__EXTRAIT À LIRE__:

╭──

Confirmation avec Isabelle Morimont, disquaire à Namur depuis plus de 30 ans. À la tête de Lido Musique, elle fait partie des derniers Mohicans. Ils ne sont en effet plus très nombreux dans le pays à toujours vendre des disques comme elle le fait. "Il y a encore un magasin qui ferme. À Arlon cette fois", confie-t-elle. "Bientôt, on pourra nous compter sur les doigts d'une main." "Depuis un an ou deux", dit-elle, "le vinyle, c'est l'objet tendance du moment. Il reste LE cadeau pour les fêtes. Beaucoup de platines seront aussi vendues pendant cette période." Et pas que pour la musique, s'amuse-t-elle. "Ils sont nombreux à acheter les vinyles pour la pochette. Ils les accrochent au mur. C'est comique…"

╰──

__CONSIGNE A__:
D'après l'extrait à lire, depuis combien de temps Isabelle Morimont est-elle disquaire à Namur ?
__CONSIGNE B__:
Prolongez l'extrait sur la disquaire de Namur en reprenant juste après sa dernière phrase.

__LIGNES RÉPERTORIÉES__:
╭──

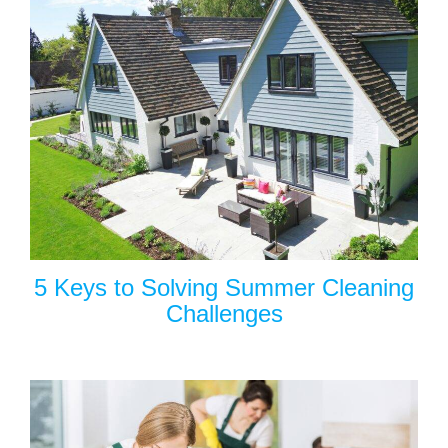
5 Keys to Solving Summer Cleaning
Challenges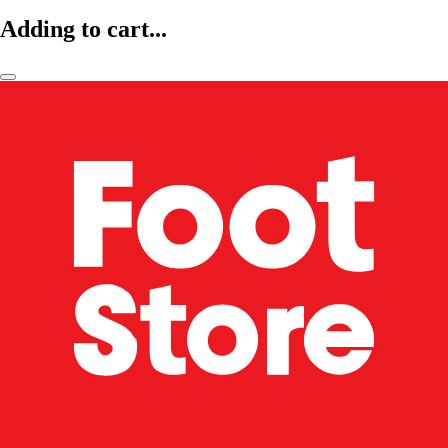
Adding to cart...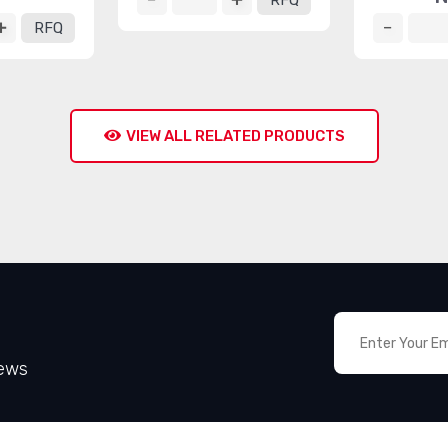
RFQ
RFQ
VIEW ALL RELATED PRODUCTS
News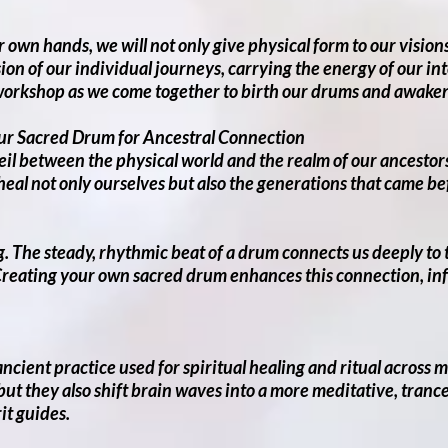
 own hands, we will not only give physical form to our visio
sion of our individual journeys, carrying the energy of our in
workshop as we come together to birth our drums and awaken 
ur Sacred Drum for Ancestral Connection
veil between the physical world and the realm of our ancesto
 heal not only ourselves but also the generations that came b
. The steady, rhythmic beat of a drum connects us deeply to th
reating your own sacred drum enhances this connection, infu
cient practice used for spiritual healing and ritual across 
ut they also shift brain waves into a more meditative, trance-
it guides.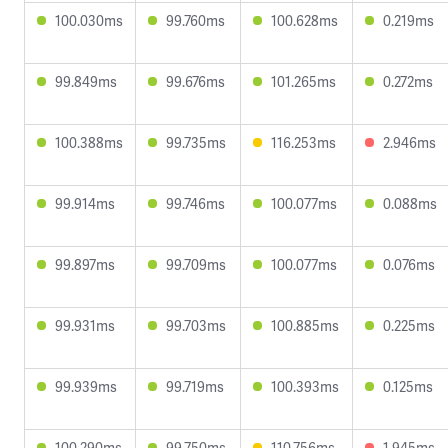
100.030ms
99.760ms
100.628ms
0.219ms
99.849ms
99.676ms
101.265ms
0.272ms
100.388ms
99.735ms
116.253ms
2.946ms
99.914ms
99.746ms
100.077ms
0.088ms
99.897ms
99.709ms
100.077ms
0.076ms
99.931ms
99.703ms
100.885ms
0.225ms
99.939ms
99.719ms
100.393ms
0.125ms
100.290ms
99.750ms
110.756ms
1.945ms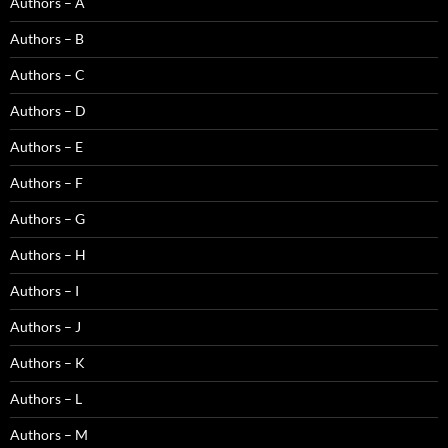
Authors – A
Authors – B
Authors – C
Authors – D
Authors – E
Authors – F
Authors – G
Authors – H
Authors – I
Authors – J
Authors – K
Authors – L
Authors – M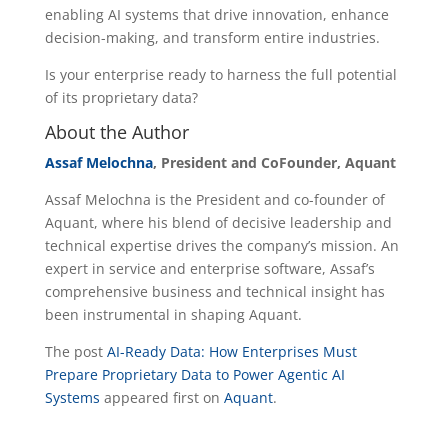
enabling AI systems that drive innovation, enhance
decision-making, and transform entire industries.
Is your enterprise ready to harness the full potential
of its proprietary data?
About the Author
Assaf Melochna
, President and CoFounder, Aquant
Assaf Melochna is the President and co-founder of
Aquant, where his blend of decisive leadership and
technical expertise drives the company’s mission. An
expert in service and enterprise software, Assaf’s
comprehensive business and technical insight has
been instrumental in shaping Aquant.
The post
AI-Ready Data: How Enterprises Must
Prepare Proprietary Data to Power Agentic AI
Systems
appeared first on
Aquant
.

╰──

__RÉPONSE A__:
Depuis plus de 30 ans.

__RÉPONSE B__:
En cette fin d'année, Isabelle Morimont devrait avoir le sourire. Les vinyles sont très demandés. Cerise sur le gâteau, il a plu des nouveautés comme jamais ces derniers mois. Et non des moindres. Pour peu, on croirait que les cadors de la musique se sont donné rendez-vous pour dégainer leurs albums au même moment. Oui mais voilà, au lieu du sourire, c'est plutôt la fête à la grimace qui est de mise. En cause : les ruptures de stock. Exemple le plus marquant de cette fin d'année : The Lockdown Sessions, le 32e et dernier album en date d'Elton John. Il est tout simplement introuvable en format vinyle, que ce soit en boutique ou sur les plateformes comme la Fnac ou Amazon. Même Universal Belgique, la maison de disques d'Elton John, est à sec. Elle ne peut pas mettre la main sur un exemplaire dans l'immédiat.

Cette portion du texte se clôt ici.